OOMPA

Object-Oriented Microarray and Proteomic Analysis

Note: As of 20 Novmeber 2008, OOMPA has been upgraded to work with R 2.8.0.

Beginning with this release, we have (finally) set up a repository of R code. In order to install the latest-and-greatest versions, you simply fire up your local version of R and use the command

install.packages(repos="http://bioinformatics.mdanderson.org/OOMPA")

Source code and windows binaries are available. If someone wants to volunteer to put Macintosh binaries together, we will post those as well.

Descriptions, and Older Versions

All binary packages on this page were compiled on a machine running version 2.5.0, so they will not work with earlier versions. Minor enhancements were made to most of the packages. Major changes were made to the TailRank package, both to make the function naming conventions consistent with other packages (internal capitalization instead of periods to separate words) and to implement a new algorithm relying on a different distributional model. Read the vignettes in the online help to get more information.

For older versions, see the archive.

OOMPA is a suite of R libraries for the analysis of gene expression (RNA) microarray data and of proteomics profiling mass spectrometry data. OOMPA uses S4 classes to construct object-oriented tools with a consistent user interface. All higher level analysis tools in OOMPA work with the expressionSet classes defined in BioConductor. The lower level processing tools offer an alternative to parts of BioConductor, but can also be used to enhance the existing BioConductor packages.

The packages included in the current release (OOMPA 2.5) are

oompaBase
Class unions and generic functions for OOMPA.
PreProcess
Basic functions for microarray pre-preprocessing, including objects that remember their history.
ClassComparison
Classes and methods for "class comparison" problems using microarray or proteomics data, including tests of differential expression.
ClassDiscovery
Classes and methods for "class discovery" with microarray or proteomics data.
TailRank
Implements the tail-rank statistic for selecting biomarkers from a microarray data set, an efficient nonparametric test focused on the distributional tails.
SuperCurve
Classes and methods for analyzing reverse-phase protein arrays (RPPA), where each sample is spotted on the slide in a dilution series and then assayed to determine the expression levels of specific forms of proteins.

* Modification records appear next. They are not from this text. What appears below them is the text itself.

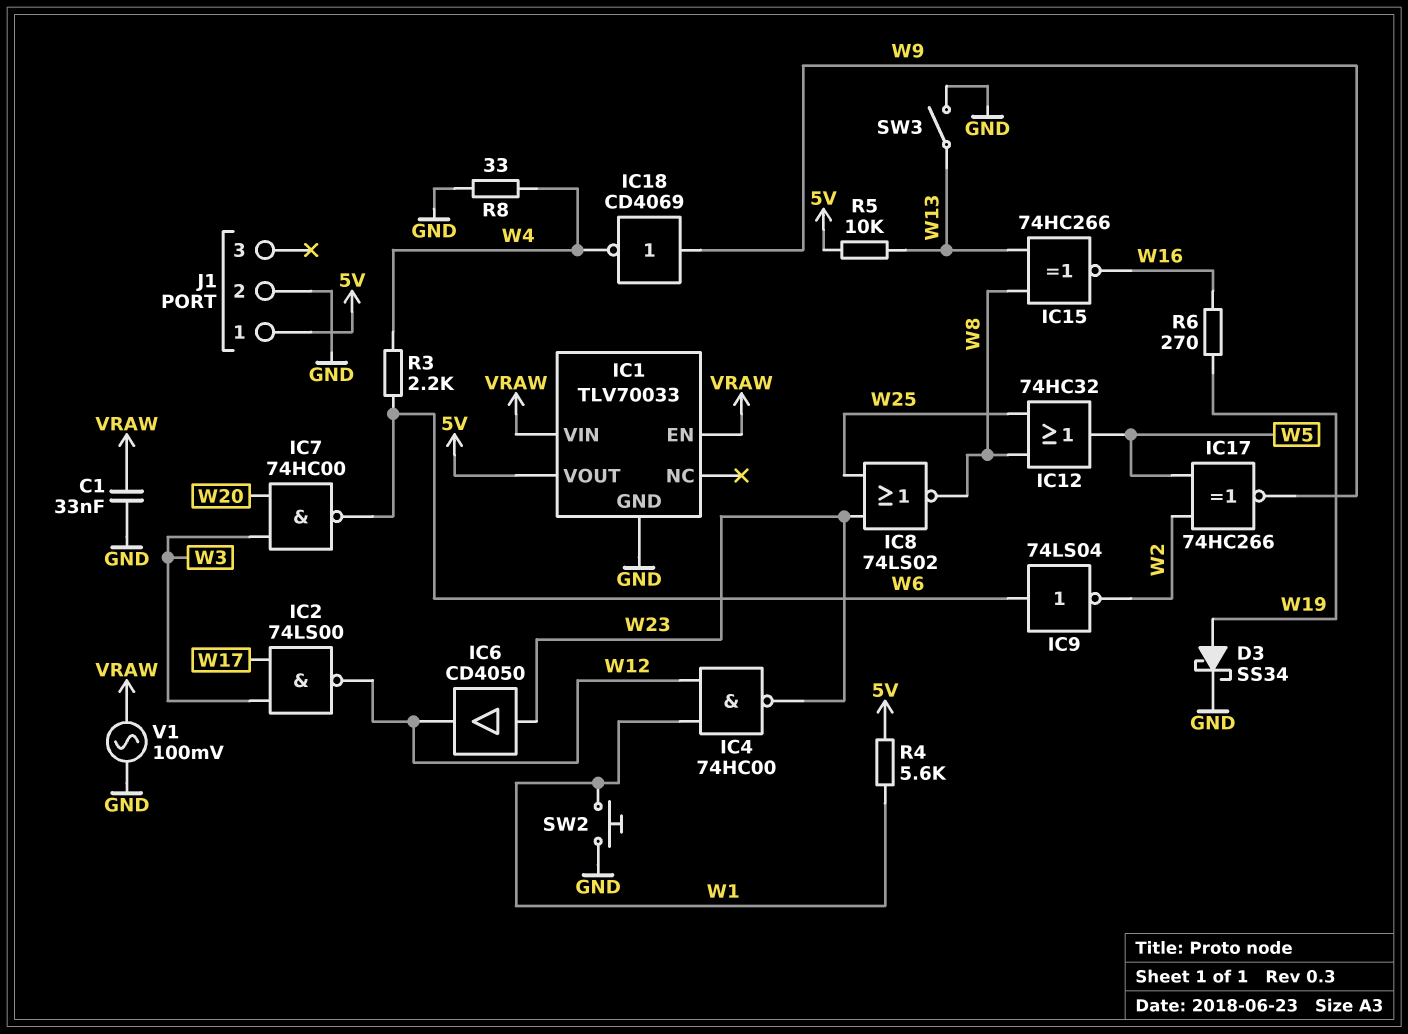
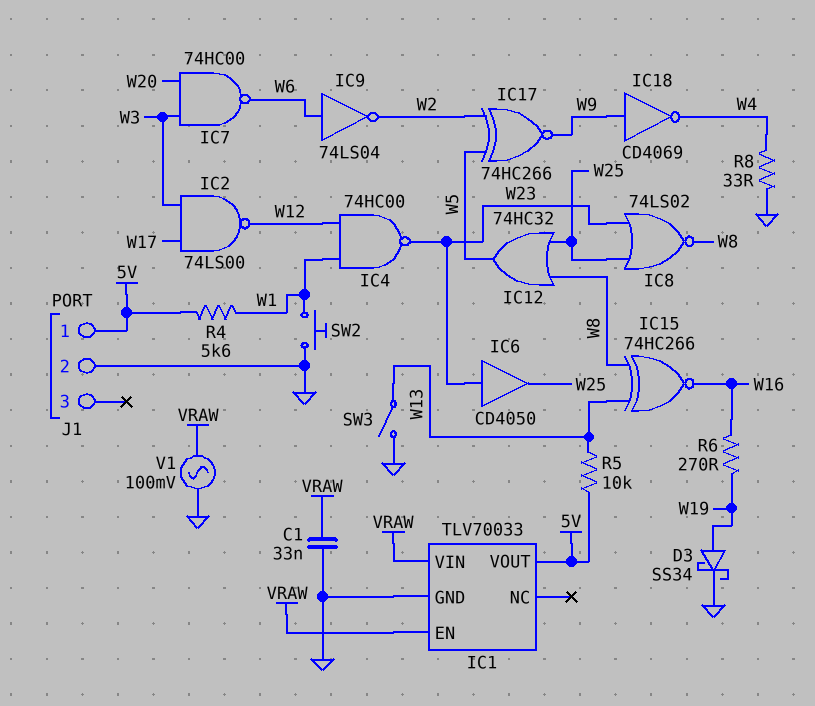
IC6: buffer CD4050 (in W23, out W12) -> buffer CD4050 (in W23, out W25)
R3: 2.2k (W4, W6) -> none

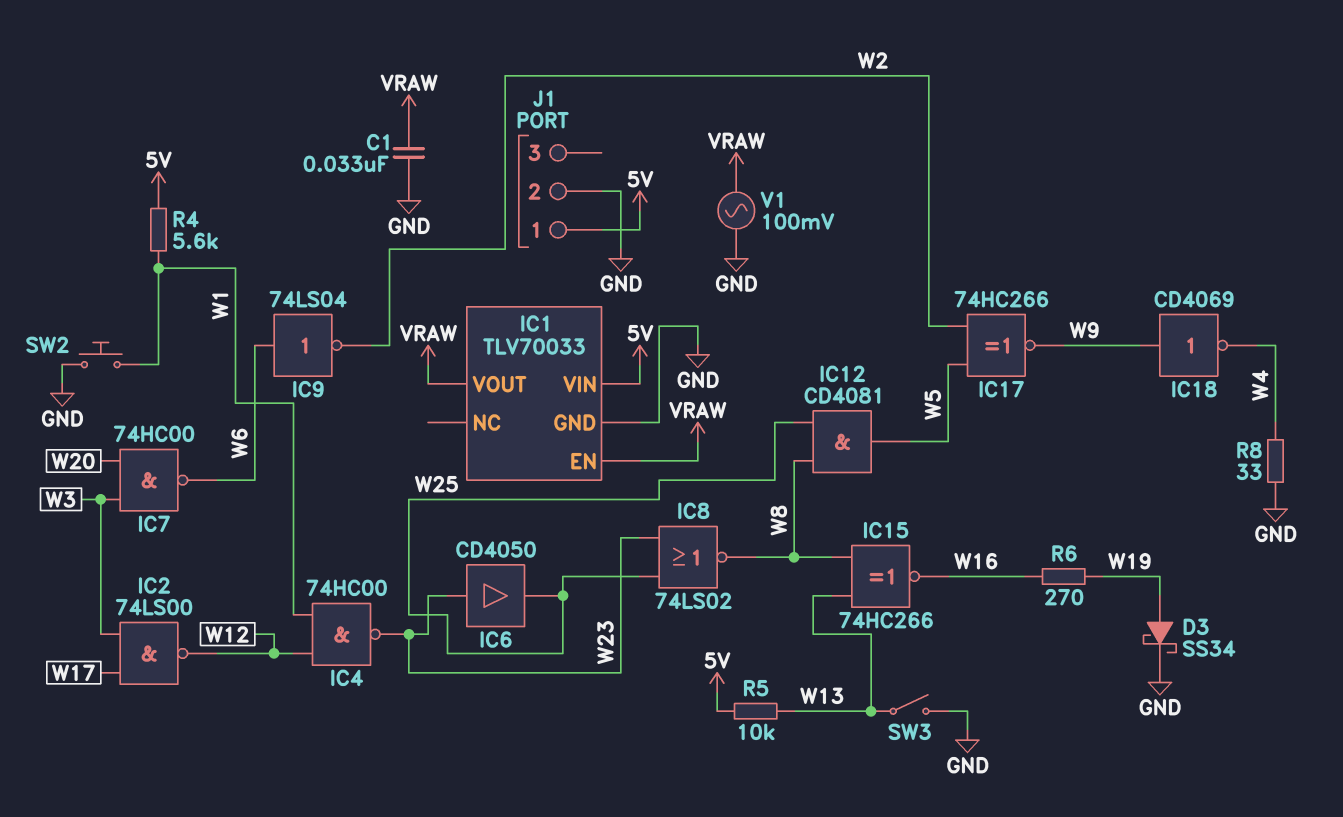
IC1 pin VIN: VRAW -> 5V
IC1 pin VOUT: 5V -> VRAW
IC12: OR 74HC32 (in W8, in W25, out W5) -> AND CD4081 (in W8, in W25, out W5)

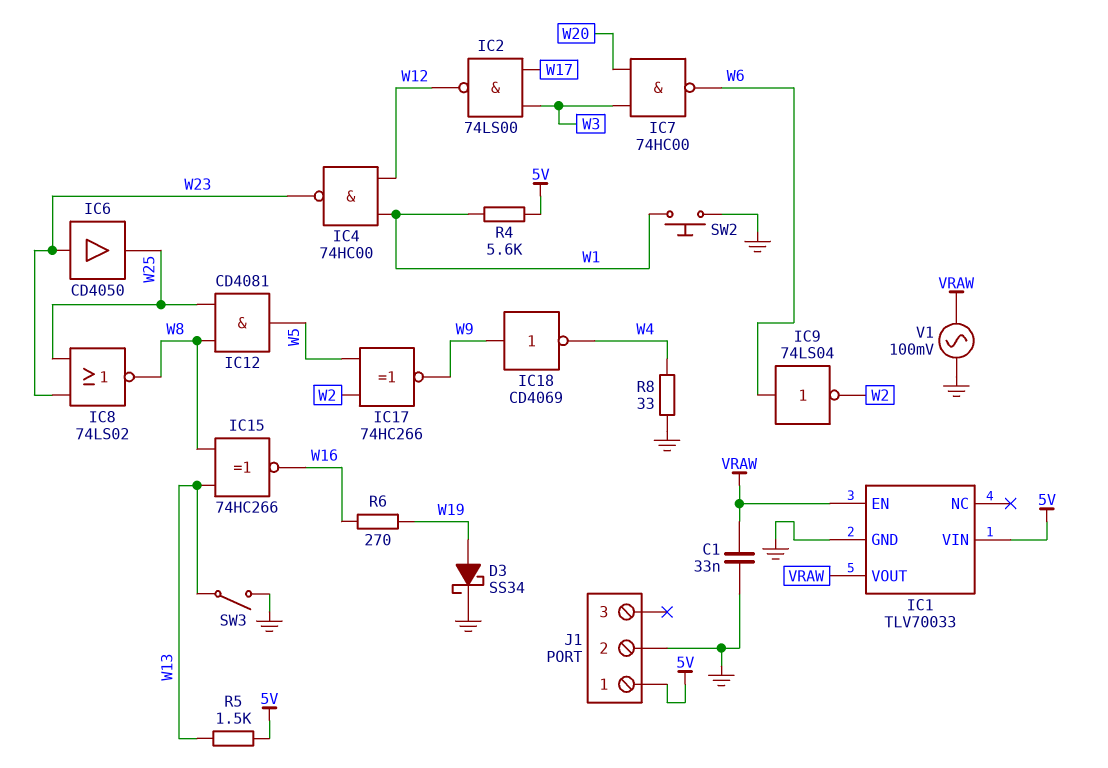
R5: 10k (5V, W13) -> 1.5k (5V, W13)

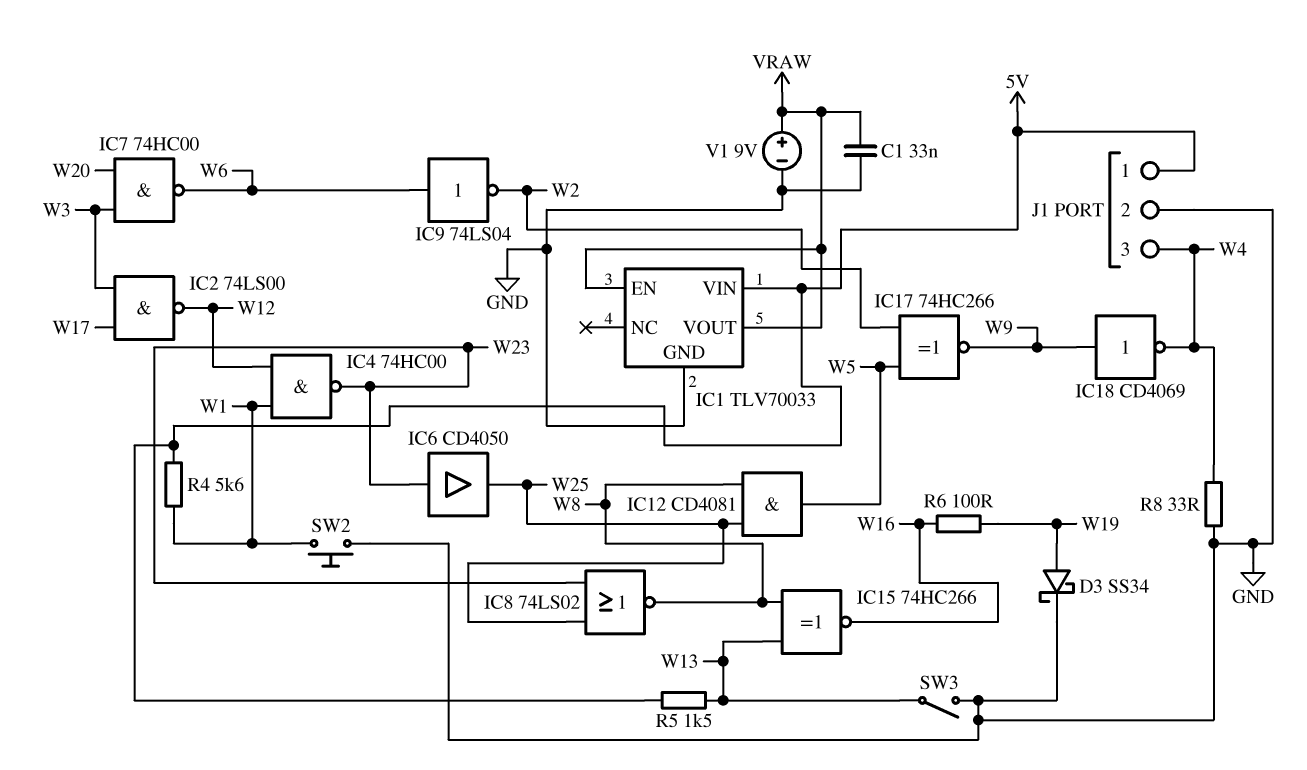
J1 pin 3: none -> W4
R6: 270 (W16, W19) -> 100 (W16, W19)
V1: AC 100mV (GND, VRAW) -> 9V (plus VRAW, minus GND)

The OOMPA suite of R libraries is the successor to the earlier Object-Oriented Microarray Analysis Library (OOMAL), which was originally written for S-Plus 2000. The incorporation of routines to analyze proteomics profiling data in addition to gene expression microarray data prompted a name change. (It also inspired our new icon. It suggests some possibilities for theme music, but we're pretty sure we don't want to go there.)


Picture of a tuba

oompaBase

Contains definitions that are needed in order for other packages to load properly. Some definitions (like class unions) must be visible before loading a package that uses them, and cannot be defined in the same package.

PreProcess

Preliminary library for low-level preprocessing of microarray data. Provides tools for using consistent color schemes in diagnostic and other plots. Also defines the Processor and Pipeline classes used so objects can maintain a history of how they were produced.

ClassComparison

The ClassComparison library provides tools to perform "class comparison" analyses of microarray or proteomics data. Class comparison problems start with two or more known groups of samples, and ask the analyst to find genes or proteins that are different in some way between the two groups. Methods implemented in this release include

  • Two-sample t-test
  • Fixed-effects linear models with ANOVA
  • Beta-uniform mixture (BUM) model to account for multiple testing by controlling the false discovery rate (FDR).
  • Wilcoxon rank-sum test with empirical Bayes
  • Signficance Analysis of Microarrays (SAM)
  • Total Number of Misclassification (TNoM)
  • Dudoit's adjustment of p-values to control the family-wise error rate (FWER)
  • Smooth t-test

Online help, manuals, source, and binary libraries are available.

ClassDiscovery

The ClassDiscovery library provides tools to perform "class discovery" analyses of microarray or proteomics data. Class discovery methods perform unsupervised analyses to try to "learn" or "discover" group structure in the data. Methods implemented in this release include

  • Nonparametric bootstrap to test the significance of clusters
  • Parametric bootstrap with gaussian noise to test the significance of clusters
  • Principal components analysis of the biological samples
  • Mosiac plots (i.e., the red-green two-way hierarchical clustering plots introduced into the microarray world by Mike Eisen)
  • PCANOVA, which provides an "analysis of variance" inspired method thatb uses principal components to test whether putative group structures are really present in the data

Online help, manuals, source, and binary libraries are available.

TailRank

The Tail Rank test is a new method we have developed for finding biomarkers in microarray or proteomics data sets. The method is essentially non-parametric, focusing on the tails of the distributions in the two classes being compared. The method allows analysts to perform realistic sample size and power computations.

SuperCurve

SuperCurve is a package we have developed to analyze reverse-phase protein arrays. The package includes routines to load raw data files quantified by MicroVigene, to fit a four-parameter joint logistic model in order to estimate protein concentrations, along with methods to assess the quality of the fit.